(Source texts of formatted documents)

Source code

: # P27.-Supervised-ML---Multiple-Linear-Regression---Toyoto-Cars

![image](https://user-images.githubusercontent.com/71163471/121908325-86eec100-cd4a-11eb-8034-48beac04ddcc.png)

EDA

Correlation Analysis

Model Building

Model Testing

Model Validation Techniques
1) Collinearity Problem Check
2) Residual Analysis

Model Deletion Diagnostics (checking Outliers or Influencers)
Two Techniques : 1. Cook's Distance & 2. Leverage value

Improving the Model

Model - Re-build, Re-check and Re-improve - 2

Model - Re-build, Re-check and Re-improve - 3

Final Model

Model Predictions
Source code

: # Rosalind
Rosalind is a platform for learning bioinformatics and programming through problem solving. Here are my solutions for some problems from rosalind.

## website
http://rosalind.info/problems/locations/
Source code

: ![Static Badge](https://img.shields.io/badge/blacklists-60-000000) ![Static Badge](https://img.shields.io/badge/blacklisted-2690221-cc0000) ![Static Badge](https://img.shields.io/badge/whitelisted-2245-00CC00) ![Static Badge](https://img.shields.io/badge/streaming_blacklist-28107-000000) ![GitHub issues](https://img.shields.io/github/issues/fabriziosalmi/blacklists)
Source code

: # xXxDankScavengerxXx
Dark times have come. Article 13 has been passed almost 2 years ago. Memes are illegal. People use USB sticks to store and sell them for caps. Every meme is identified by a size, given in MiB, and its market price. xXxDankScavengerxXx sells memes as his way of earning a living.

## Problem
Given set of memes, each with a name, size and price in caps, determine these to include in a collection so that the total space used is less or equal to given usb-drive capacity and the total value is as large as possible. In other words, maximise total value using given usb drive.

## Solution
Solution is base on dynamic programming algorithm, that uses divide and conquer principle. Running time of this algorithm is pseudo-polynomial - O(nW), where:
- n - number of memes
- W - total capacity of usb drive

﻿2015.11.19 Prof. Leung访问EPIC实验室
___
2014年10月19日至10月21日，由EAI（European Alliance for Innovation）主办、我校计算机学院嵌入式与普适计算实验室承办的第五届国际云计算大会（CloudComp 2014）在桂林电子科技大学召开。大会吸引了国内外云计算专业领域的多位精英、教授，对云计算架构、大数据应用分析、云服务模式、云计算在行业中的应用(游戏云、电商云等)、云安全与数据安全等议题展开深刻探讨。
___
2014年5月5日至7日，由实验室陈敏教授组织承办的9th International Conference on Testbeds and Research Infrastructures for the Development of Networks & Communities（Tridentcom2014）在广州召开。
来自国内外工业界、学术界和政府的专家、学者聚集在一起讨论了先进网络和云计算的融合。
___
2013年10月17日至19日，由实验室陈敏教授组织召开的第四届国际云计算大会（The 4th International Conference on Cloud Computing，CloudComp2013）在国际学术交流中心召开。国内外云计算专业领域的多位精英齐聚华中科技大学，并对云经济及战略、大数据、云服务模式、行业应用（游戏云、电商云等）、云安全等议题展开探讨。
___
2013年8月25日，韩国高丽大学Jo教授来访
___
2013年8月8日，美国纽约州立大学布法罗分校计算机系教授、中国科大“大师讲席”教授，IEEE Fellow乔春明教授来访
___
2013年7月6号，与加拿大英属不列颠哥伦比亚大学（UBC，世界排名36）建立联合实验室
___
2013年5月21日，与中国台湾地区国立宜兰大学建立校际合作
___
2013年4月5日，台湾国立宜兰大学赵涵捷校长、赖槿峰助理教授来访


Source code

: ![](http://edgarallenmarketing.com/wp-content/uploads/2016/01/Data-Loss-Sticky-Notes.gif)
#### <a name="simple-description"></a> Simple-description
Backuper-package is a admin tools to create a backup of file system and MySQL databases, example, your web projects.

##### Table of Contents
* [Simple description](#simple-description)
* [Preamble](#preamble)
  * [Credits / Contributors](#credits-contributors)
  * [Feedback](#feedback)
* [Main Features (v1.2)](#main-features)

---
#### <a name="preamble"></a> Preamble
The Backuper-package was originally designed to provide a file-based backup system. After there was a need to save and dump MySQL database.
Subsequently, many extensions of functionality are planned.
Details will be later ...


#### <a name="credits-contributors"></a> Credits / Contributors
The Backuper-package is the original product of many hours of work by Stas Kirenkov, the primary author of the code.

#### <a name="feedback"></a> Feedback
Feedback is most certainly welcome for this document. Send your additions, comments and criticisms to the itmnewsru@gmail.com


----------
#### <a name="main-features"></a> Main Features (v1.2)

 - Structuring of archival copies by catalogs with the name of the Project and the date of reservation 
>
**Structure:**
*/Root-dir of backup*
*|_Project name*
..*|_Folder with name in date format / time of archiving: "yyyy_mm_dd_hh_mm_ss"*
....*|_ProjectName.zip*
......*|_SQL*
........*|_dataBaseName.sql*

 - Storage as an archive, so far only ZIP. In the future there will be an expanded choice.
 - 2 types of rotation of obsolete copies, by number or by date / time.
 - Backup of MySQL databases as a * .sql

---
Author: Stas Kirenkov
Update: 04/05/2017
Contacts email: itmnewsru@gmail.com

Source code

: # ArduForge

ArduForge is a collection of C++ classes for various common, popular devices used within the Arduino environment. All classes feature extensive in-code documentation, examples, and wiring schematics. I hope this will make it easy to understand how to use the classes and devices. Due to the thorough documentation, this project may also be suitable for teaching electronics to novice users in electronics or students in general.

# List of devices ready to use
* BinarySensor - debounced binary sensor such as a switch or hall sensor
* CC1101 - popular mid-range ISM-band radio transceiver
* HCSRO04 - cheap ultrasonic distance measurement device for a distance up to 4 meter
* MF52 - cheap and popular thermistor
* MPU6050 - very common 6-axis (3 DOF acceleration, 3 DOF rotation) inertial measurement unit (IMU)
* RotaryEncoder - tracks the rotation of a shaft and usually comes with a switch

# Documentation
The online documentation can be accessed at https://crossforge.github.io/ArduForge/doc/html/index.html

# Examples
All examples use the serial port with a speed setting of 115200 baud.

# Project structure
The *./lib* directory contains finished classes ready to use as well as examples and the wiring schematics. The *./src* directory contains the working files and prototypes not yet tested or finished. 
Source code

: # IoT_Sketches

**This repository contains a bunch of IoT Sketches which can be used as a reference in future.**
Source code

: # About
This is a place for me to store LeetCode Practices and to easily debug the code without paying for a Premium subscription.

▶ _Job item_: Return each line of the items that contains the word "size", treating uppercase and lowercase as different.

▶ _Task output_:
Dark times have come. Article 13 has been passed almost 2 years ago. Memes are illegal. People use USB sticks to store and sell them for caps. Every meme is identified by a size, given in MiB, and its market price. xXxDankScavengerxXx sells memes as his way of earning a living.
Given set of memes, each with a name, size and price in caps, determine these to include in a collection so that the total space used is less or equal to given usb-drive capacity and the total value is as large as possible. In other words, maximise total value using given usb drive.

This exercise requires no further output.